#### Collection entries
+-------+

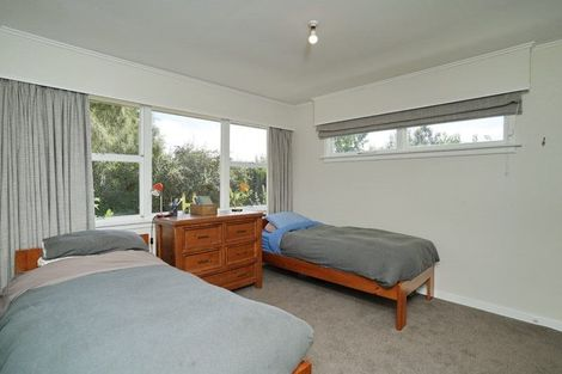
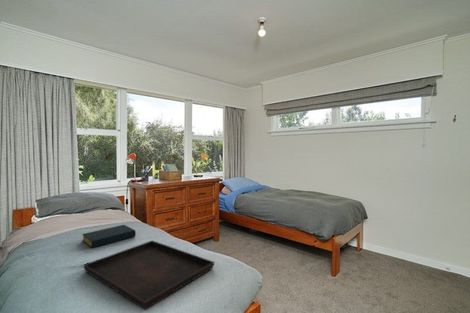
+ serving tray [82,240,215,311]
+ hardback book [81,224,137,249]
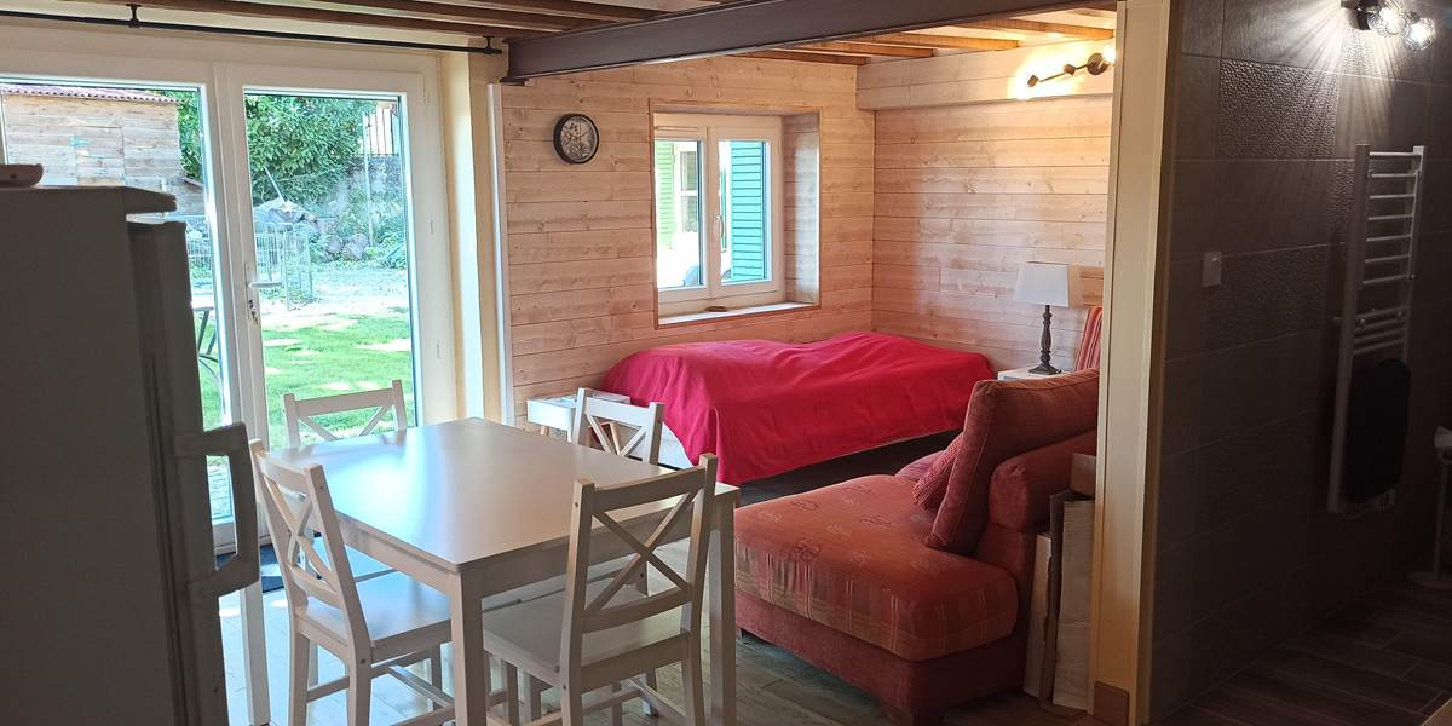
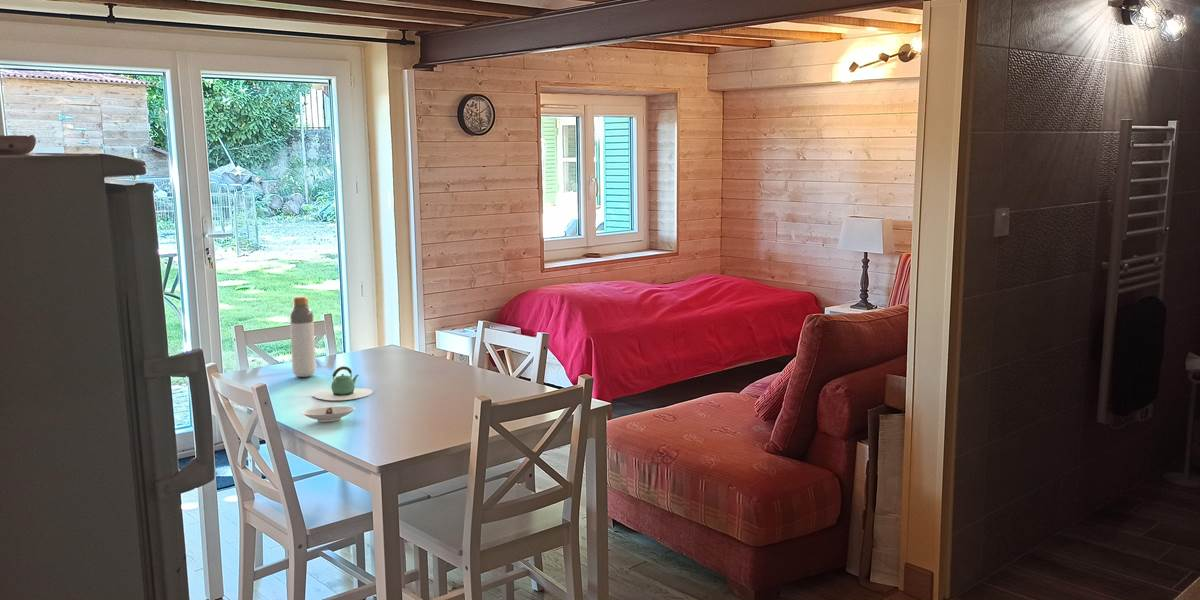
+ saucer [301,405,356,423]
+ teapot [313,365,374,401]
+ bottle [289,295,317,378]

+-------+

#### WHAT THE EXERCISE ASKS
The answer must be an exact copy of the entries, with the pictures omitted.

#### EXERCISE RESULT
+ serving tray [82,240,215,311]
+ hardback book [81,224,137,249]
+ saucer [301,405,356,423]
+ teapot [313,365,374,401]
+ bottle [289,295,317,378]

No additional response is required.